(Saved data entries)
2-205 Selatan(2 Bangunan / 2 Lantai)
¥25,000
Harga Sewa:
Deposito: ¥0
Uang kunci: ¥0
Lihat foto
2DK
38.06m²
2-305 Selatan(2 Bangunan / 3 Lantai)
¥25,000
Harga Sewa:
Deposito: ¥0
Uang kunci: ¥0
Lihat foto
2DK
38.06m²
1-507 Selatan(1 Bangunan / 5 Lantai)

= Instructions for the task =
Every line from the one that has "2-305 Selatan(2 Bangunan / 3 Lantai)" down to the last line above must be written out exactly, with both ends included and nothing else.

= Task solution =
2-305 Selatan(2 Bangunan / 3 Lantai)
¥25,000
Harga Sewa:
Deposito: ¥0
Uang kunci: ¥0
Lihat foto
2DK
38.06m²
1-507 Selatan(1 Bangunan / 5 Lantai)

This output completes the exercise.